The $13.5-billion cash deal must survive a trio of regulatory reviews from the Competition Bureau of Canada, the Office of the Superintendent of Financial Institutions (OSFI) and the federal Minister of Finance before the transaction can be completed, which RBC hopes will happen by the end of 2023. All three will be taking a hard look at the proposed deal, legal experts say, as Canada’s other big banks will want to pursue potential acquisitions of their own should they notice any signs of a thaw in the otherwise rigid rules around bank takeovers.

Already, the country’s biggest bank is facing political opposition. In a statement calling for the Liberal minority government to block the deal, NDP Leader Jagmeet Singh said it “is only going to decrease the options for families in Canada and put more money into the pockets of big-bank executives.”

There is also skepticism on Bay Street about the deal’s potential to sail through the review process unscathed. Barclays analyst John Aiken said the deal represents an “excellent transaction” for RBC in a note to clients on Tuesday, though he added “the only fly in the ointment is that, as the largest player, there could be some regulatory concerns with the Competition Bureau.”

How RBC pulled off its highly-coveted $13.5-billion deal for HSBC Canada with some unintended help from Ottawa

“While we believe that the deal will ultimately be approved, there is a risk that it may not ultimately be consummated in its current form,” Mr. Aiken said.

Under Commissioner Matthew Boswell, the Competition Bureau has taken an especially hard stance on transactions it views as negatively affecting consumer choice. Most recently, the bureau filed a legal challenge in an attempt to block Rogers Communications Inc.’s $26-billion takeover of Shaw Communications Inc.

Asked about those potential concerns on a Tuesday morning conference call with analysts, RBC chief executive officer Dave McKay said the bank was “not aware of any reason why Competition [Bureau] clearance will not be received.” HSBC Canada is “still a relatively small bank by market share of 2 per cent or less,” he said.

The Competition Bureau will review the proposed transaction, a spokesperson confirmed by e-mail, though declined to comment further as it is required by law to conduct its merger reviews confidentially.

According to one competition law expert close to the deal, whom The Globe is not identifying as they are not authorized to comment publicly, the deal review will be “unlike some of the more adversarial transactions of late [because] this one is going to be very co-operative and collaborative.” The Competition Bureau usually has concerns with four-to-three mergers, the source said, meaning deals that reduce the number of rivals in a given sector from four to three, and that is not the case here.
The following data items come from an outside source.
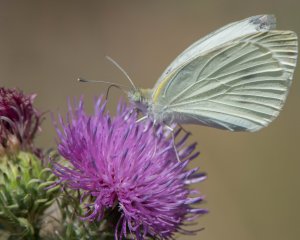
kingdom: Animalia
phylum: Arthropoda
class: Insecta
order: Lepidoptera
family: Pieridae
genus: Pieris
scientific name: Pieris rapae
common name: Cabbage White
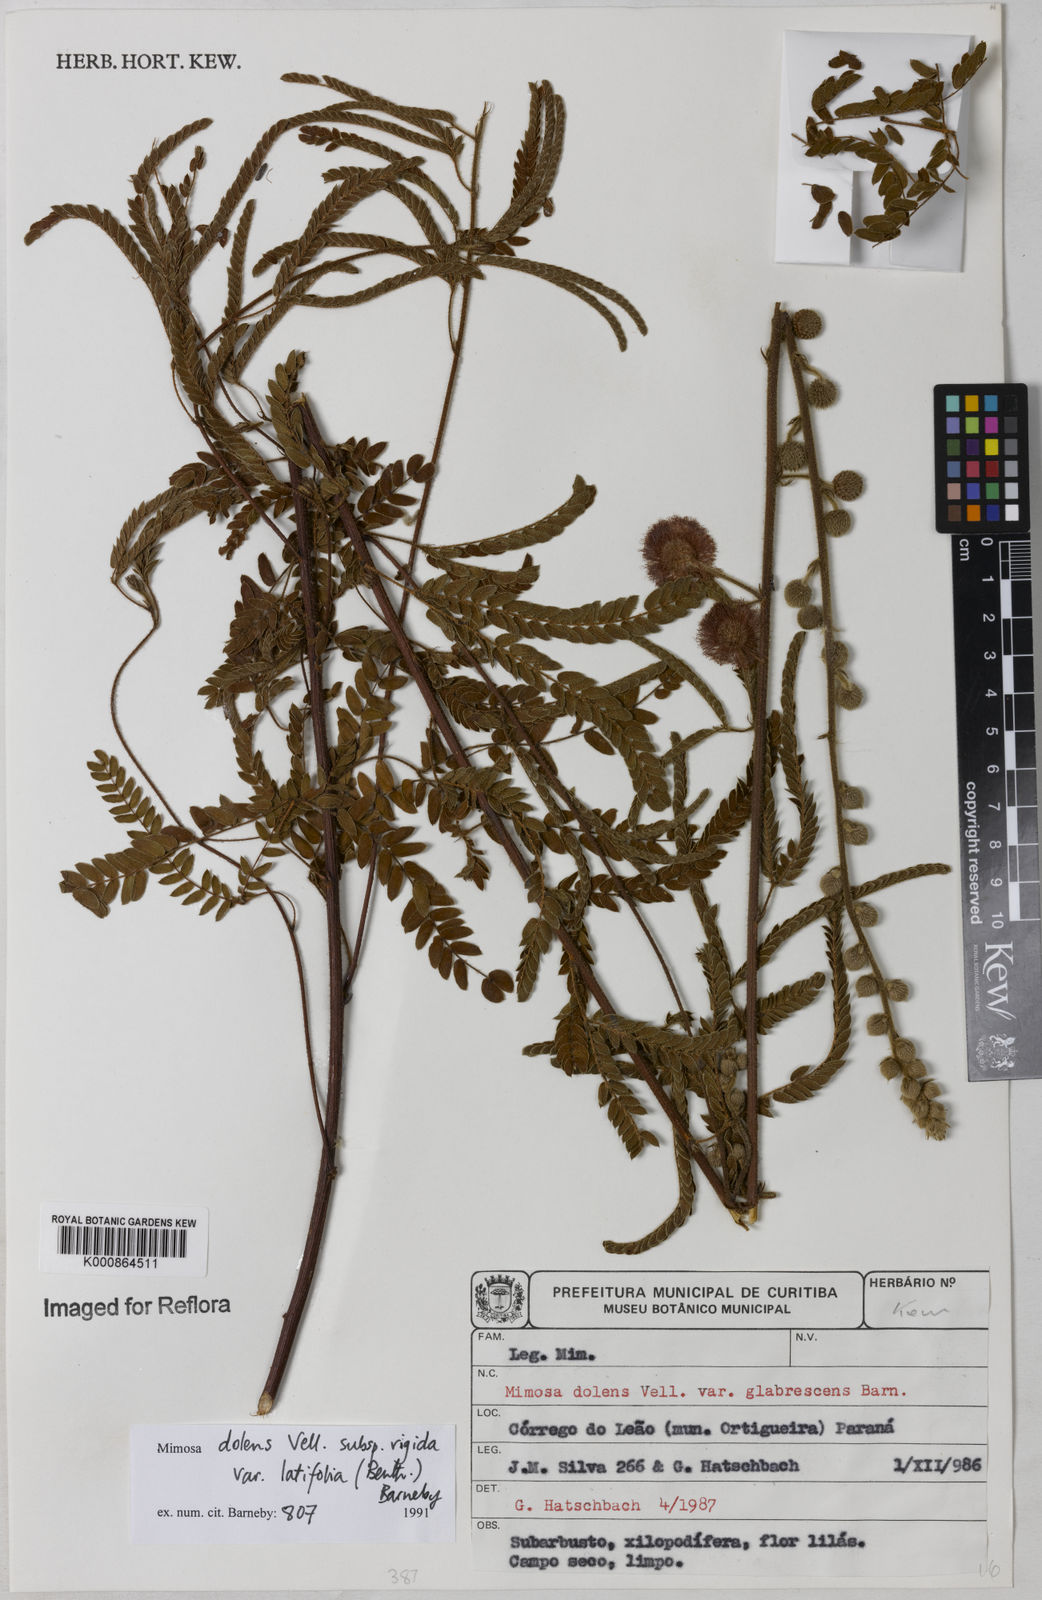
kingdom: Plantae
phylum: Tracheophyta
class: Magnoliopsida
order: Fabales
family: Fabaceae
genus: Mimosa
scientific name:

Ultimately, even if the bureau supports the deal, federal Finance Minister Chrystia Freeland could halt it. In a statement issued shortly after the RBC announcement, the Finance Department said the deal is subject to Ms. Freeland’s approval and that she “has the authority to impose any terms and conditions and to require any undertaking that she considers appropriate.”

Conversely, if the Competition Bureau moves to block the deal, the Finance Minister can overrule that decision and allow the transaction to go ahead. In a separate call with reporters on Tuesday afternoon, RBC’s Mr. McKay was asked if he was willing to divest some of HSBC Canada’s assets in order to win approval – as Rogers has offered to do in its attempt to acquire Shaw, and as Barclay’s Mr. Aiken has suggested may be required of RBC.

His response was a curt “no.”

Then there is the issue of whether approving RBC’s purchase of HSBC Canada would set a precedent, potentially spawning a larger wave of consolidation among Canadian banks. While precedent would likely not apply to regulatory reviews of proposed mergers, the case-by-case nature of such reviews is thought to make it difficult for such a contagion effect to occur.